Manuel Llorens
Mi amigo me reclamaba mi escepticismo en el 2013. «Claro que la oposición es mayoría», me intentaba convencer, apuntando a una verdad que le resultaba obvia. No importaba que las encuestas nacionales desmintieran sus argumentos. Las encuestas más optimistas daban un empate técnico en las elecciones presidenciales. Sin embargo, la certeza de que la victoria opositora estaba a la vuelta de la esquina recorrió muchos espacios de opinión.
Ahora, él mismo me dice preocupado: “No creo que vamos a ganar el 6 de diciembre, hasta dudo si ir a votar.” Me desconcierta. Ahora sí están los números a favor. Todas las encuestadoras coinciden. Sin embargo, el mismo fervor no parecería ocupar las calles. Cunde la cautela. Son lábiles y caprichosas las pasiones políticas. Ahora que la victoria es más que posible, convoca actitudes solemnes.
El que ha enfrentado muchas veces la derrota tiende a mirar la esperanza de reojo. Arrimado por fin a la posibilidad real de victoria, los temores de no volver a sufrir una desilusión pueden apoderarse del cuerpo y de la mente. La esperanza, en lugares opresivos, tiende a enloquecer. No es solo que por momentos desaparezca como la harina pan de los anaqueles, sino que de pronto reaparece brillando como el más tentador espejismo al final del pasillo del supermercado-desierto. Algo de razón tiene mi amigo, es difícil sostener la esperanza en un país corrompido.
Dicho eso, repito una historia. Me la contó Martín Echevarría de Proyecto Cumbre. Tiene que ver con su expedición al Polo Norte. Implicó meses, años, de estudiar el terreno, recaudar fondos, desarrollar habilidades técnicas, fortalecer la resistencia física para soportar la inclemencia de un ambiente inhóspito. Habían arrancado la expedición. Durante el día caminaban contra el viento, contra el frío, contra el propio cuerpo que pedía parar. Al final del día se refugiaban en sus tiendas de campaña para evaluar la trayectoria. Solo allí podían conversar. Durante el día era imposible por el frío.
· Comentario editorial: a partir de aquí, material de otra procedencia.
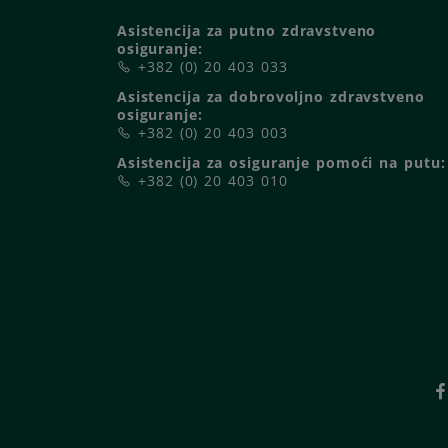
Asistencija za putno zdravstveno
osiguranje:
+382 (0) 20 403 033
Asistencija za dobrovoljno zdravstveno
osiguranje:
+382 (0) 20 403 003
Asistencija za osiguranje pomoći na putu:
+382 (0) 20 403 010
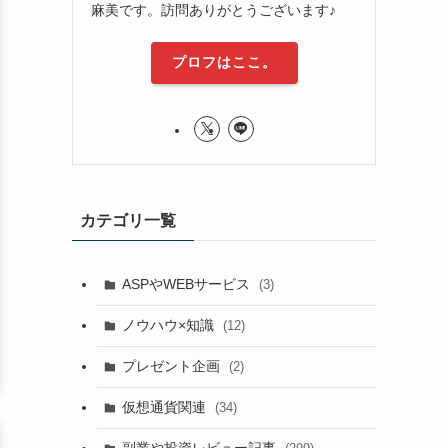
麻美です。訪問ありがとうございます♪
プロフはここ。
カテゴリ一覧
ASPやWEBサービス
(3)
ノウハウ×知識
(12)
プレゼント企画
(2)
仮想通貨関連
(34)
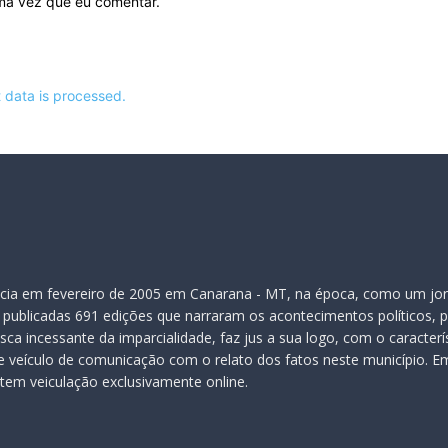
ima vez que eu comentar.
data is processed.
inicia em fevereiro de 2005 em Canarana - MT, na época, como um jor
publicadas 691 edições que narraram os acontecimentos políticos, pol
ca incessante da imparcialidade, faz jus a sua logo, com o caracter
veículo de comunicação com o relato dos fatos neste município. Em
 tem veiculação exclusivamente online.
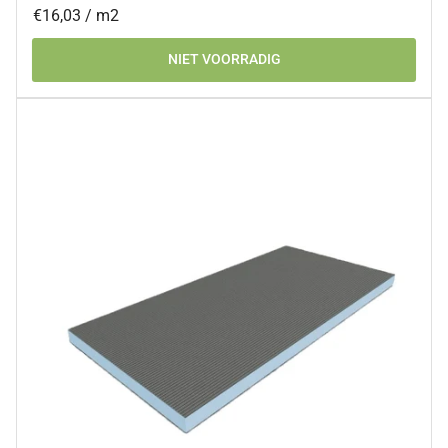
Prijs
per
€16,03
/
m2
per
NIET VOORRADIG
eenheid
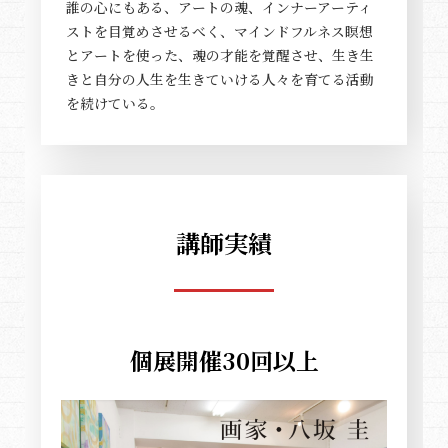
誰の心にもある、アートの魂、インナーアーティ
ストを目覚めさせるべく、マインドフルネス瞑想
とアートを使った、魂の才能を覚醒させ、生き生
きと自分の人生を生きていける人々を育てる活動
を続けている。
講師実績
個展開催30回以上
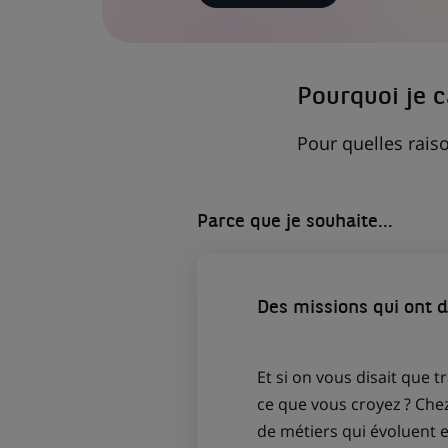
LIEN
S'OUVRE
DANS
UN
NOUVEL
ONGLET)
Pourquoi je 
Pour quelles raiso
Parce que je souhaite...
Des missions qui ont 
Et si on vous disait que t
ce que vous croyez ? Che
de métiers qui évoluent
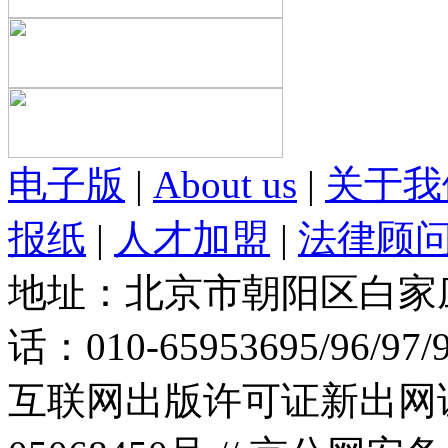
电子版
|
About us
|
关于我
报纸
|
人才加盟
|
法律顾
地址：北京市朝阳区白家庄路
话：010-65953695/96/97
互联网出版许可证新出网证(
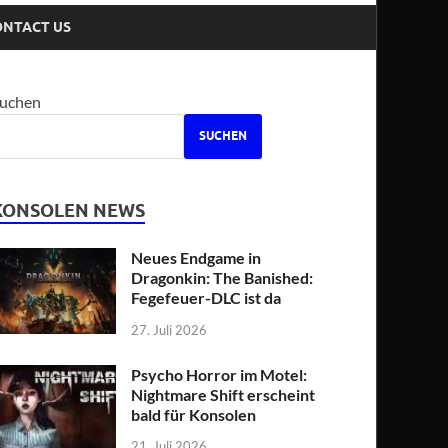
ONTACT US
uchen
SUCHEN
KONSOLEN NEWS
Neues Endgame in
Dragonkin: The Banished:
Fegefeuer-DLC ist da
27. Juli 2026
Psycho Horror im Motel:
Nightmare Shift erscheint
bald für Konsolen
21. Juli 2026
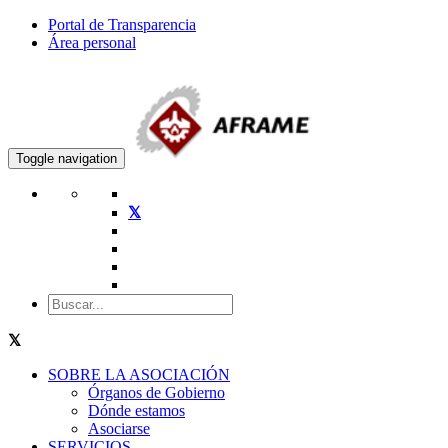
Portal de Transparencia
Área personal
Toggle navigation
SOBRE LA ASOCIACIÓN
Órganos de Gobierno
Dónde estamos
Asociarse
SERVICIOS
A los días se encontraron que, al revisar sus aparatos, en vez de haber recorrido los kilómetros propuestos, habían avanzado apenas una fracción de lo previsto. Sintieron extrañeza, dudaron de la fiabilidad de los instrumentos. Sin entender del todo, siguieron su camino el siguiente día. Revisaron de nuevo y volvieron a conseguir el mismo resultado. No estaban avanzando. Al tercer día descifraron el enigma. Caminaban sobre una placa de hielo. Mientras avanzaban, la marea echaba la placa de hielo para atrás deshaciendo cualquier adelanto.
Tuvieron que sentarse a discutir: ¿lograrían llegar con los insumos que traían?, ¿arriesgaban demasiado?, ¿qué sentido tenía insistir ante un ambiente que se les volvió en contra? Dudaron y discutieron, pero al fin decidieron que iban a hacer lo que sabían hacer, continuar su trayectoria hasta que los insumos lo permitieran.
Al día siguiente, luego de otra larga jornada volvieron a revisar su avance. Sorprendentemente habían avanzado mucho más de lo previsto. La marea había cambiado de dirección. Ahora estaba a favor.
Hay variables que están fuera de tu control cuando emprendes proyectos de esta envergadura, razona Echevarría. Pero es importante que las cosas que no puedes controlar no te impidan atender a las cosas que sí.
A veces tenemos la marea en contra, pero también a veces cambia a favor. Eso sí, de nada te va a servir si el día que eso pasa, no estás caminando.